Now that's not saying some things aren't more straightforward, but Eady finds a way to add a spin on them either through the arrangement or writing that I really admire, like the inclusion of Patton's backing vocals on the post-breakup 'get-over-her' song 'Drive', implying she might be doing just the same, or how 'Waiting To Shine' in its songwriting metaphor of 'mining words from coal' to build songs, uses the fact that Patton is also a songwriter to show how her whisper can spur the search anew - sure, it's blatantly meta, but in the best way possible. And it's also not saying that Jason Eady isn't bringing powerful emotions to the table: 'Not Too Loud' is a song about his teenage daughter growing up and getting ready to go to college that beautifully articulates the deep, mingled feelings of pride and longing for her presence, I guarantee if you share this with any parent with kids getting ready to leave, it'll stick in a big way.
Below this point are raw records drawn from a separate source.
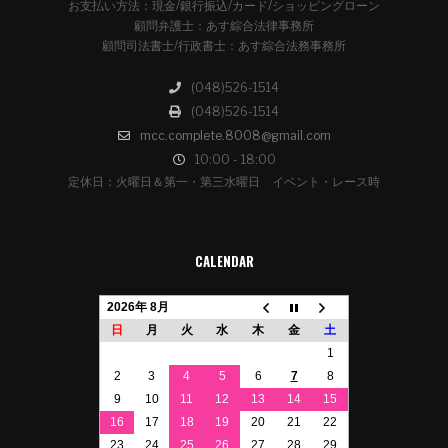
お支払い方法：現金/銀行振込/カード/ショッピングローン
顧問弁護士：あす綜合法律事務所
顧問司法書士/行政書士：あす綜合法務事務所
(048)526-1514
(048)526-1514
mcc.complete.8008@gmail.com
10:00 - 18:00
定休日：火曜日＆第一・第三水曜日 イベント・レース時
CALENDAR
2026年 8月
日
月
火
水
木
金
土
1
2
3
4
5
6
7
8
9
10
11
12
13
14
15
16
17
18
19
20
21
22
23
24
25
26
27
28
29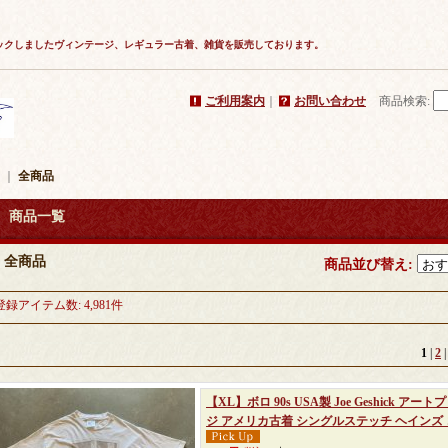
ックしましたヴィンテージ、レギュラー古着、雑貨を販売しております。
ご利用案内
｜
お問い合わせ
商品検索
:
｜
全商品
商品一覧
全商品
商品並び替え
:
登録アイテム数
:
4,981件
1
|
2
【XL】ボロ 90s USA製 Joe Geshick 
ジ アメリカ古着 シングルステッチ ヘインズ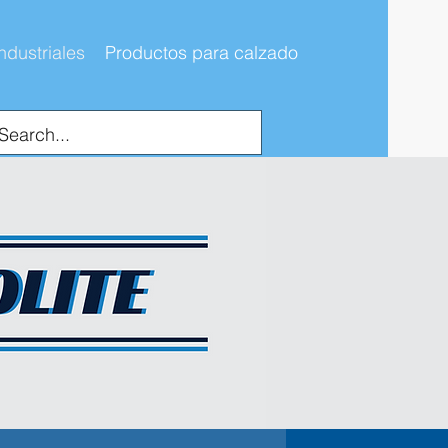
ndustriales
Productos para calzado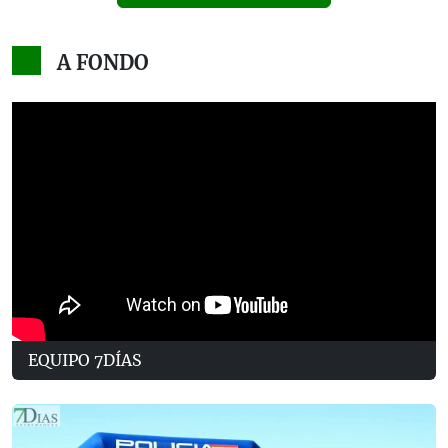
A FONDO
EQUIPO 7DÍAS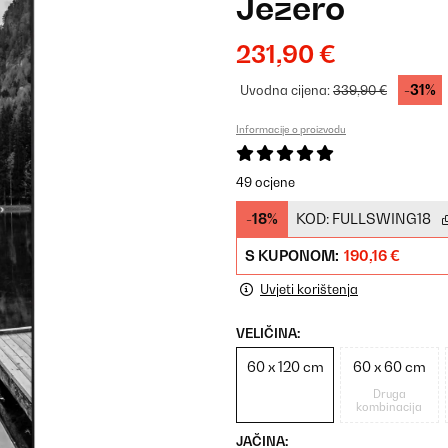
Jezero
231,90 €
-31%
Uvodna cijena:
339,90 €
Informacije o proizvodu
49 ocjene
-18%
KOD:
FULLSWING18
S KUPONOM:
190,16 €
Uvjeti korištenja
VELIČINA:
60 x 120 cm
60 x 60 cm
Druga
kombinacija
JAČINA: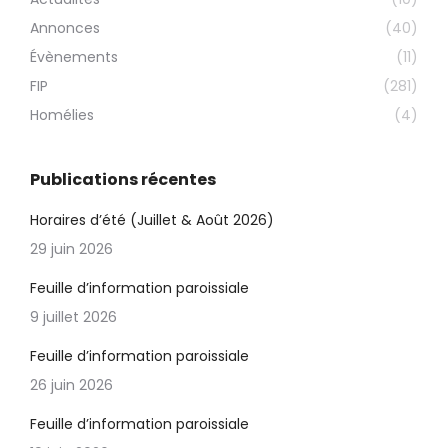
Annonces
(40)
Évènements
(11)
FIP
(281)
Homélies
(4)
Publications récentes
Horaires d’été (Juillet & Août 2026)
29 juin 2026
Feuille d’information paroissiale
9 juillet 2026
Feuille d’information paroissiale
26 juin 2026
Feuille d’information paroissiale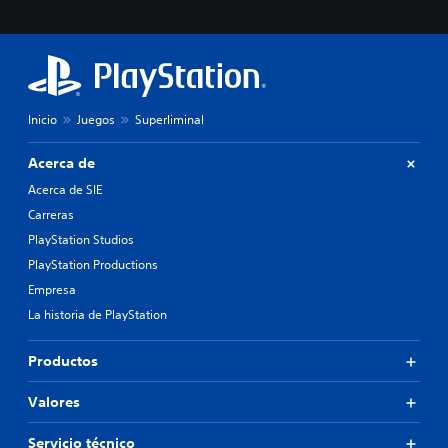
Inicio
Juegos
Superliminal
Acerca de
Acerca de SIE
Carreras
PlayStation Studios
PlayStation Productions
Empresa
La historia de PlayStation
Productos
Valores
Servicio técnico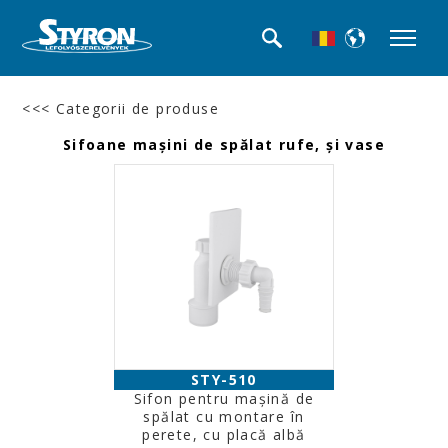
<<< Categorii de produse
Sifoane maşini de spălat rufe, şi vase
STY-510
Sifon pentru maşină de
spălat cu montare în
perete, cu placă albă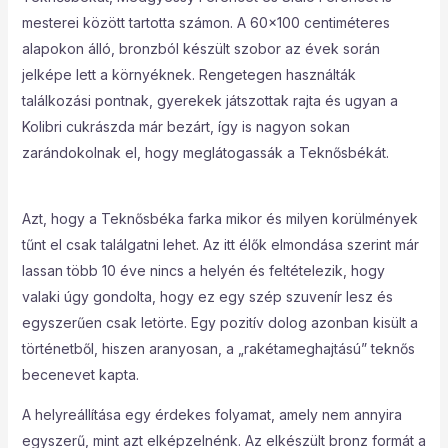
mesterei között tartotta számon. A 60×100 centiméteres
alapokon álló, bronzból készült szobor az évek során
jelképe lett a környéknek. Rengetegen használták
találkozási pontnak, gyerekek játszottak rajta és ugyan a
Kolibri cukrászda már bezárt, így is nagyon sokan
zarándokolnak el, hogy meglátogassák a Teknősbékát.
Azt, hogy a Teknősbéka farka mikor és milyen korülmények
tűnt el csak találgatni lehet. Az itt élők elmondása szerint már
lassan több 10 éve nincs a helyén és feltételezik, hogy
valaki úgy gondolta, hogy ez egy szép szuvenír lesz és
egyszerűen csak letörte. Egy pozitív dolog azonban kisült a
történetből, hiszen aranyosan, a „rakétameghajtású” teknős
becenevet kapta.
A helyreállítása egy érdekes folyamat, amely nem annyira
egyszerű, mint azt elképzelnénk. Az elkészült bronz formát a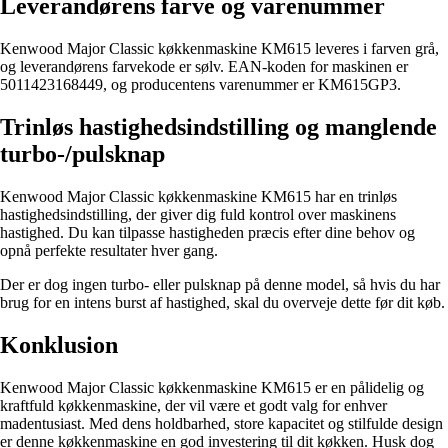
Leverandørens farve og varenummer
Kenwood Major Classic køkkenmaskine KM615 leveres i farven grå,
og leverandørens farvekode er sølv. EAN-koden for maskinen er
5011423168449, og producentens varenummer er KM615GP3.
Trinløs hastighedsindstilling og manglende
turbo-/pulsknap
Kenwood Major Classic køkkenmaskine KM615 har en trinløs
hastighedsindstilling, der giver dig fuld kontrol over maskinens
hastighed. Du kan tilpasse hastigheden præcis efter dine behov og
opnå perfekte resultater hver gang.
Der er dog ingen turbo- eller pulsknap på denne model, så hvis du har
brug for en intens burst af hastighed, skal du overveje dette før dit køb.
Konklusion
Kenwood Major Classic køkkenmaskine KM615 er en pålidelig og
kraftfuld køkkenmaskine, der vil være et godt valg for enhver
madentusiast. Med dens holdbarhed, store kapacitet og stilfulde design
er denne køkkenmaskine en god investering til dit køkken. Husk dog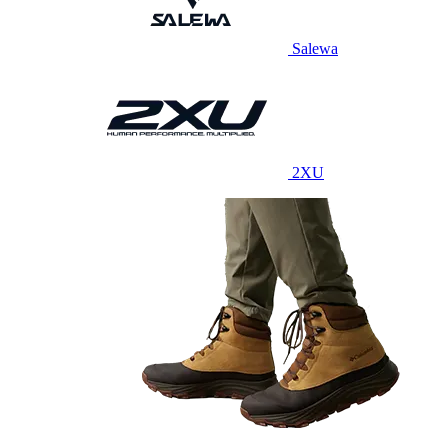
Salewa
2XU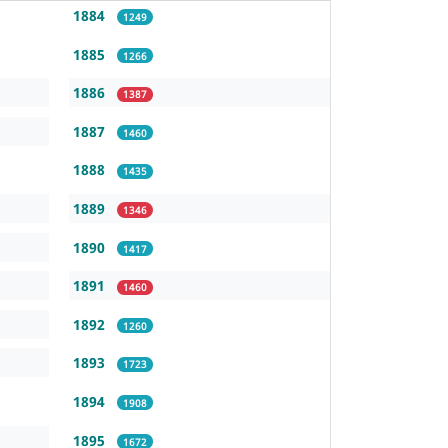
1884
1249
1885
1266
1886
1387
1887
1460
1888
1435
1889
1346
1890
1417
1891
1460
1892
1260
1893
1723
1894
1908
1895
1672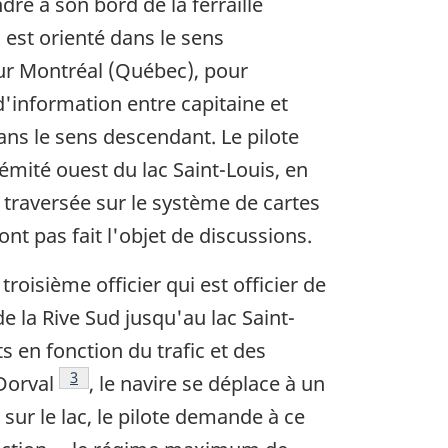
re à son bord de la ferraille
 est orienté dans le sens
our Montréal (Québec), pour
d'information entre capitaine et
dans le sens descendant. Le pilote
rémité ouest du lac Saint-Louis, en
e traversée sur le système de cartes
ont pas fait l'objet de discussions.
oisième officier qui est officier de
e la Rive Sud jusqu'au lac Saint-
s en fonction du trafic et des
Note de bas de page
3
Dorval
, le navire se déplace à un
 sur le lac, le pilote demande à ce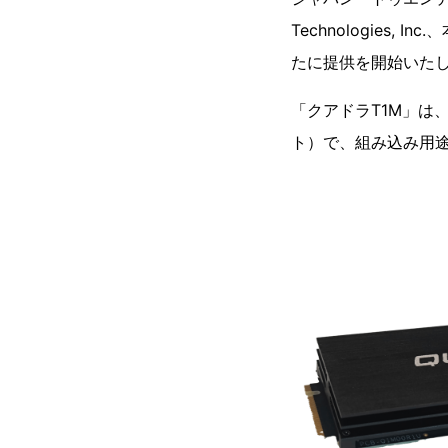
Technologies
たに提供を開始いた
「クアドラT1M」は、P
ト）で、組み込み用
But the track that really serves as the thematic lynchpin of the record is the closer, '40 Years', as Eady takes stock of the hard lessons he's learned and is still learning having now reached middle age, and it's almost too perfect: while he hasn't precisely changed, what he has learned is subtlety, the little emotions and comforts within the bigger picture. Nuance isn't just a welcome feature, it's pretty much the theme of the project, and one I can't praise enough.

But circling back to that question of whether it's better than Daylight & Dark... look, there's a part of me that really wants to say, 'shut up, who cares, they're both incredible', but I think the better answer is that they're made for different points of your life. Daylight & Dark was rougher around the edges, but they were in learning the lessons that Jason Eady delivers - while they both deserve attention, I predict this record will probably resonate a lot more deeply with older or at the very least more mature audiences - and hell, even I'm not all way there yet. But in terms of quality... 9/10, and right now this is one of the records to beat in 2017. Jason Eady has managed to mine and refine that diamond hard core, and frankly, I can hardly wait to see where he takes it next. But until he does, this is worth all of your attention and so much more.